Contemplating Marriage?
My mind returns from time to time to January 19, 2019. Somewhere around 9 PM Nancy cried out with pain from the hotel shower. When she told me of her terrible headache, my nursing knowledge leapt to the forefront. Almost immediately I suspected she was having a hemorrhagic stroke. The MRI in the Emergency Department confirmed it.
Earlier that day we’d flown from Atlanta to Boca Raton, Florida to visit my mom’s grave. We planned to be in town only overnight and had almost decided Nancy would stay home while I made the quick trip by myself. At the last minute we changed our minds and we flew down together.
How things would have been so disastrously different if God had not put it into our hearts to travel together!
After I called 911, I helped Nancy get dressed. I moved robotically. I put her into PJ bottoms (slacks were too difficult to get her into). Next, the blouse. I quickly found her wallet, her Medicare and secondary insurance cards.
And then we waited.
It seemed we waited forever. In truth, it was less than ten minutes from the 911 call to the paramedics’ arrival at our hotel room. Another astounding blessing from God.
They took her to the nearest hospital – Boca Raton Regional Hospital – which we learned later is the premier neuroscience hospital in the region. After determining she was having a stroke, the Emergency Room team called the on-call neurosurgeon – who was one of the foremost neurosurgeons in the area.
Nancy spent three weeks in the Marcus Neuroscience Center ICU under the meticulously watchful eyes of her nurses and ancillary physician team members.
Twenty-four hours after her initial stroke, the night nurse realized Nancy was having a deadly complication to her initial surgery. If she had not alerted the neurosurgeon at home (who was then quickly at Nancy’s bedside), Nancy would not be with me today.
Indeed, to see my wife today, you would never know she is a stroke survivor.
I've told this story many times and in many circumstances. Sometimes people respond appropriately by giving thanks to God for His miraculous mercy toward us. And sometimes – even by those who call themselves Christians – people respond most inappropriately.
“Wow!” they say. “She sure was lucky.”
Did they not hear what I told them? If we’d left Nancy at home alone, I’d have returned the next day unaware that my wife had died. If she'd had her stroke on the plane to Florida, she’d be dead (or worse) today. If we’d stayed in a hotel closer to the airport, as we had first intended to do, I do not believe she’d be as she is today. If God had not sent me to nursing school in the 1980s, and if He had not led me to eventually become a nursing instructor, I wouldn't have recognized her deadly symptoms and probably given her some Tylenol for her terrible headache. That delay would have likely caused her death – or worse. If the ambulance had taken her to any other hospital in the area, she's be dead. If that neurosurgeon had not been on call that evening, she might not be with me today.

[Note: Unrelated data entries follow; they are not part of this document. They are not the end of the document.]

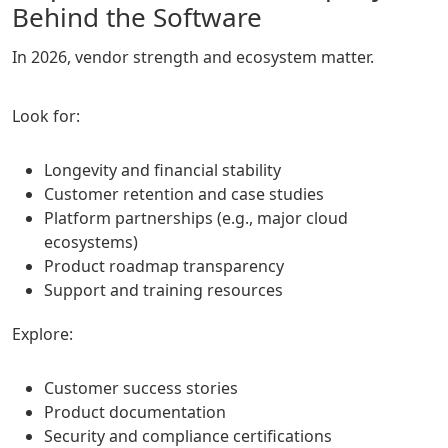
Behind the Software
In 2026, vendor strength and ecosystem matter.
Look for:
Longevity and financial stability
Customer retention and case studies
Platform partnerships (e.g., major cloud
ecosystems)
Product roadmap transparency
Support and training resources
Explore:
Customer success stories
Product documentation
Security and compliance certifications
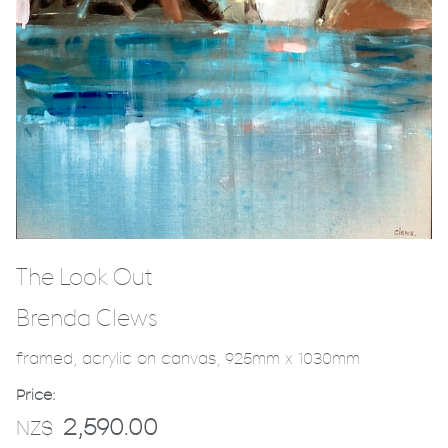
The Look Out
Brenda Clews
framed, acrylic on canvas, 925mm x 1030mm
Price:
2,590.00
NZ$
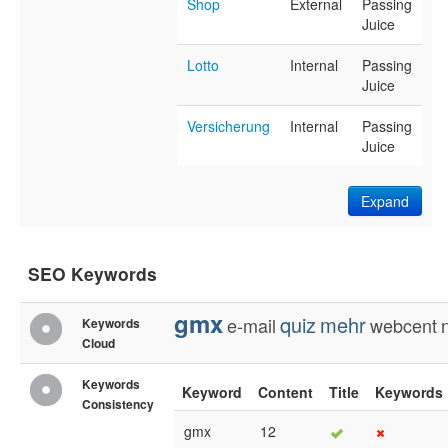
Shop
External
Passing
Juice
Lotto
Internal
Passing
Juice
Versicherung
Internal
Passing
Juice
Expand
SEO Keywords
gmx
quiz
mehr
e-mail
webcent
Keywords
Cloud
Keywords
Keyword
Content
Title
Keywords
Consistency
gmx
12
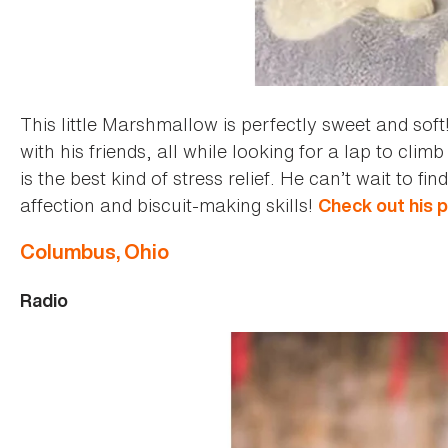
This little Marshmallow is perfectly sweet and soft
with his friends, all while looking for a lap to cli
is the best kind of stress relief. He can’t wait to 
affection and biscuit-making skills!
Check out his p
Columbus, Ohio
Radio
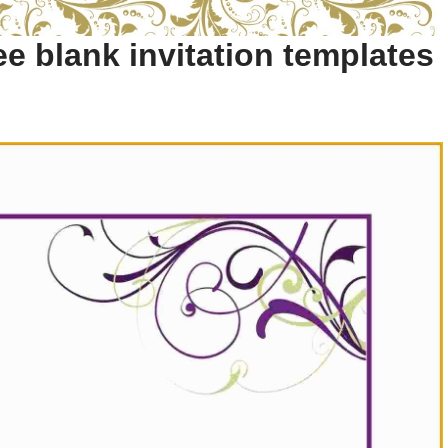
e blank invitation templates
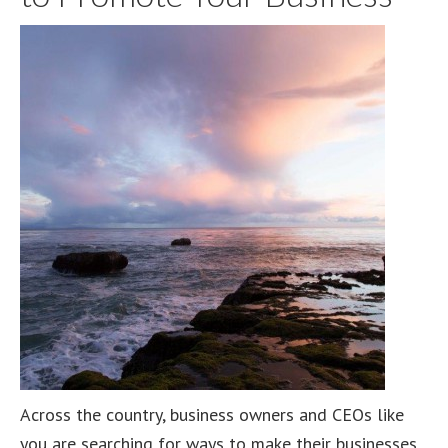
Across the country, business owners and CEOs like
you are searching for ways to make their businesses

And those are only the tip of the proverbial iceberg of the multi-layered jigsaw puzzle that God put together for us that evening and the subsequent weeks after her stroke.
Lucky?
I often wonder why Christians – of all people – can hear such things as I have shared here and chalk it all up to luck. Or coincidence. Or some indefinable, yet ‘logical’ explanation.
Reader, please listen. Our God is as much a God of miracles today as He has always been. But perhaps we do not see such miracles as in former days because of our unbelief. You will please remember the Scripture text in Matthew’s gospel wherein we are told Jesus could not do many miracles in His hometown of Nazareth – “because of their unbelief.” (Matthew 13:58)
Christian, we are living in very dark days. They will get darker. And if we ever will need confidence in a miracle-working God – not a ‘coincidental’ God, not a ‘lucky’ God, not an indefinable and ‘logical’ God – but a miracle-working God, it will be when darkness threatens to smother us.
We ought to get into the habit of recognizing God’s hand over ALL our circumstances – even so seemingly insignificant circumstances as, yes, opening up a parking space for us when we really need a parking space.
I close this exhortation with what I consider a reasonable modification and application of Luke 16:10 – “He who is confident in God’s working in a little thing, will have confidence in God in big things. But he who is not confident in God’s working in a little thing will not have confidence in God’s working in big things.”
Christian, please, won't you begin thanking God for all things He does for you – the big stuff as well as the little stuff. Such thanks would be quite reasonable because God is active in ALL circumstances and events of our lives.